Tes fungsi hati dalam darah menjadi abnormal 1-10 hari setelah infeksi virus. Hepatitis B kemudian dapat didiagnosis dengan mendeteksi antibodi terhadap virus dan dengan tes darah yang mengidentifikasi virus dalam darah.
Diagnosis infeksi HBV melibatkan tes darah untuk mendeteksi antigen permukaan hepatitis B (HBsAg, lapisan luar virus), antibodi permukaan hepatitis B (HBsAb), dan antibodi inti hepatitis B (HBcAb). Jika antibodi HBsAb berada di dalam darah, kehadiran mereka menunjukkan bahwa orang tersebut telah terpapar virus dan kebal terhadap infeksi di masa depan.
Lebih jauh lagi, orang ini tidak dapat menularkan virus ke orang lain atau mengembangkan penyakit hati dari infeksi.
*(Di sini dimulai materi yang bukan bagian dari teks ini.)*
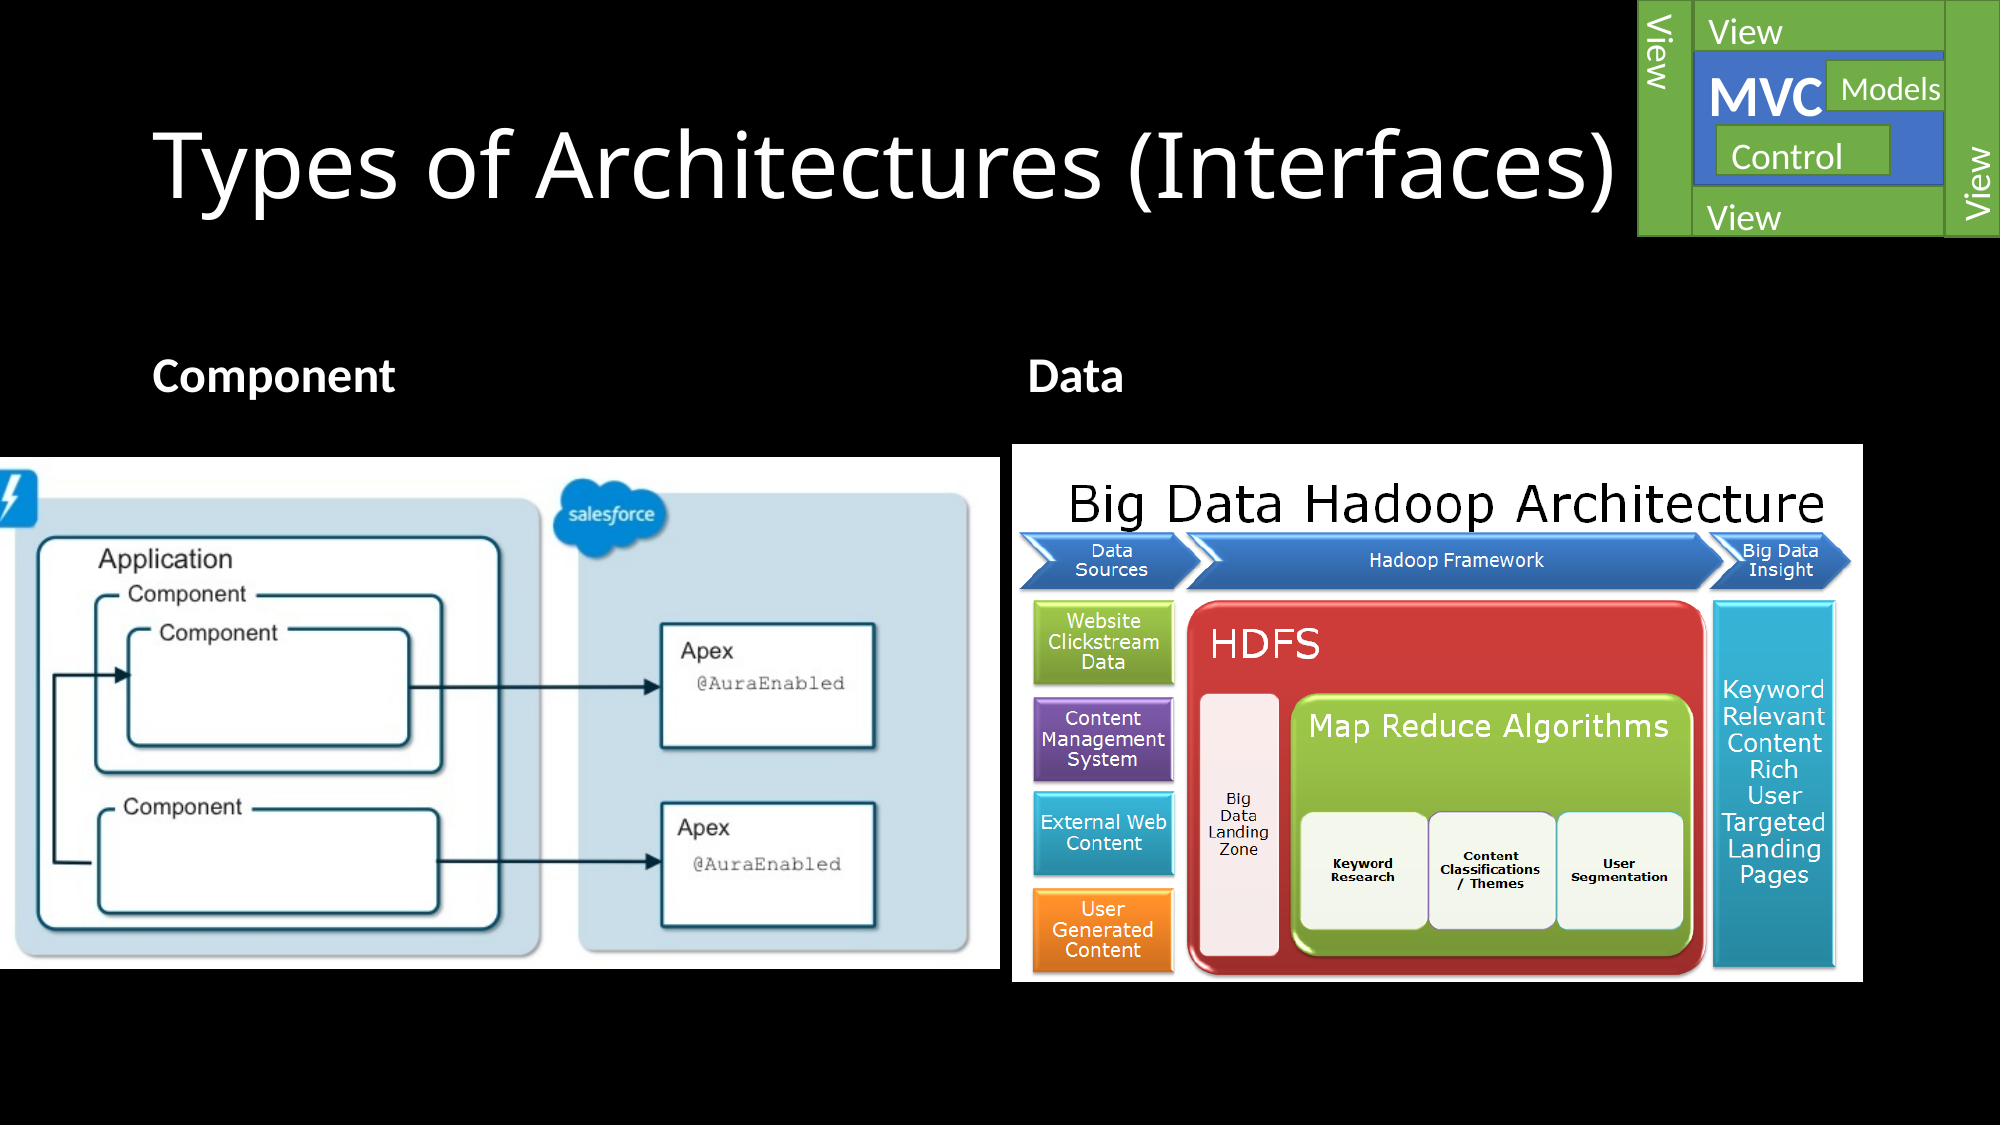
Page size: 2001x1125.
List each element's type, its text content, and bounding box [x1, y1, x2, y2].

title Types of Architectures (Interfaces) [137, 59, 1863, 278]
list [0, 457, 1000, 969]
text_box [1637, 0, 2000, 237]
list Data [1012, 275, 1863, 411]
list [1012, 444, 1863, 982]
list Component [137, 275, 984, 411]
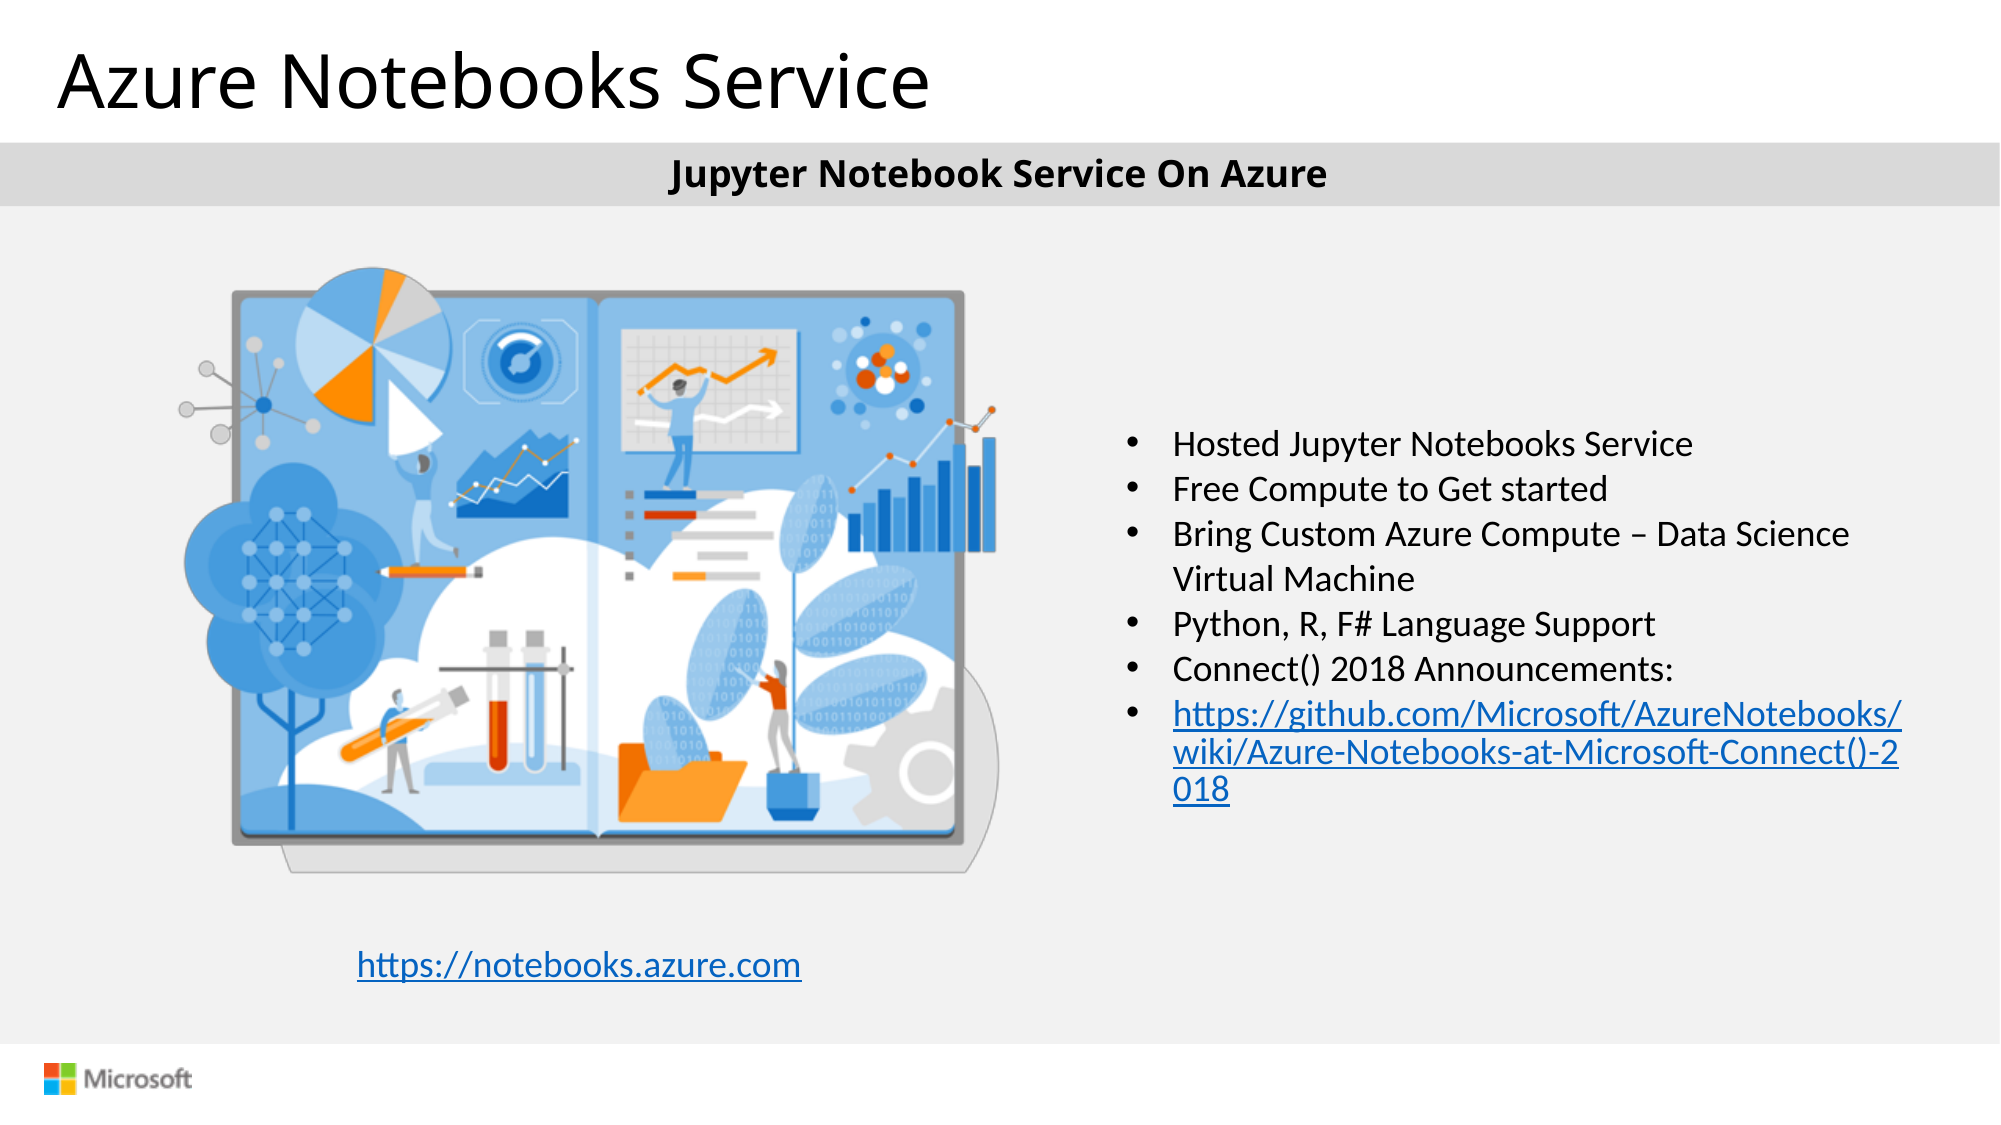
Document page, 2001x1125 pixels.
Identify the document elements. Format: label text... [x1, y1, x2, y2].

title Azure Notebooks Service [42, 25, 1983, 142]
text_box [0, 142, 2000, 1044]
picture [156, 206, 1022, 935]
picture [44, 1063, 192, 1095]
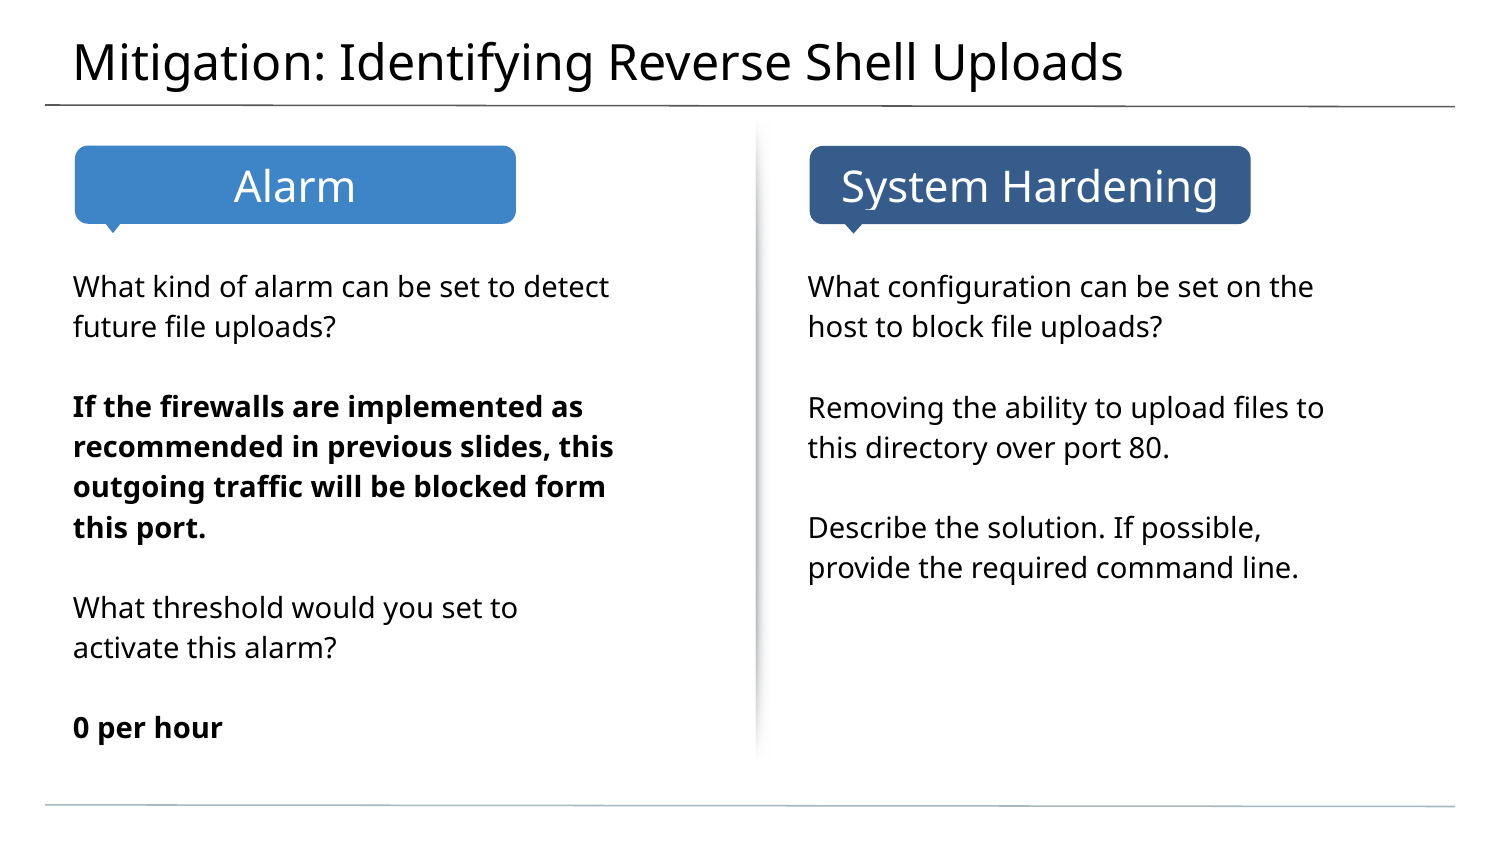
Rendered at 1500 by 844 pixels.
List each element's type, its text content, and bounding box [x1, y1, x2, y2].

title Mitigation: Identifying Reverse Shell Uploads [0, 0, 1500, 88]
subtitle What kind of alarm can be set to detect future file uploads? If the firewalls are implemented as recommended in previous slides, this outgoing traffic will be blocked form this port. What threshold would you set to activate this alarm? 0 per hour [0, 262, 704, 805]
picture [703, 107, 839, 782]
subtitle What configuration can be set on the host to block file uploads? Removing the ability to upload files to this directory over port 80. Describe the solution. If possible, provide the required command line. [732, 263, 1438, 805]
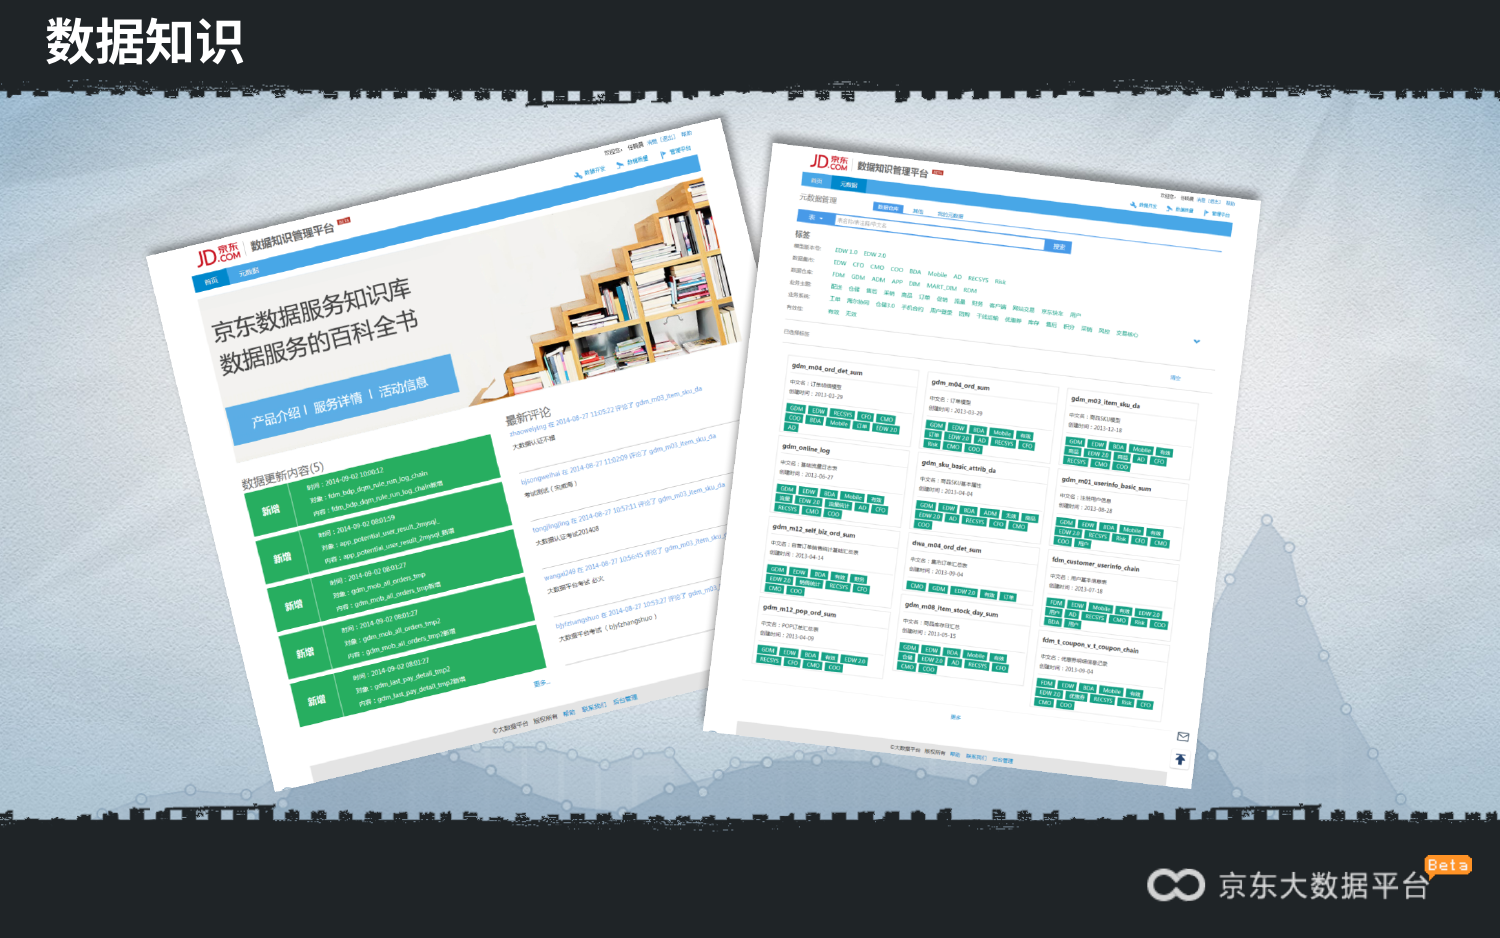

Antibodi HBcAb mengidentifikasi infeksi masa lalu dan saat ini dengan HBV. Jika antigen HbsAg ada di dalam darah, orang itu menular ke orang lain. Ada juga dua kemungkinan interpretasi terhadap kehadiran antigen ini.


 
Dalam satu, orang tersebut baru-baru ini terinfeksi dengan HBV, mungkin memiliki hepatitis B virus akut, dan akan mengembangkan kekebalan dalam beberapa bulan mendatang. Dalam interpretasi lain, orang tersebut terinfeksi secara kronis dengan HBV, mungkin memiliki hepatitis kronis, dan berisiko mengalami komplikasi penyakit hati kronis.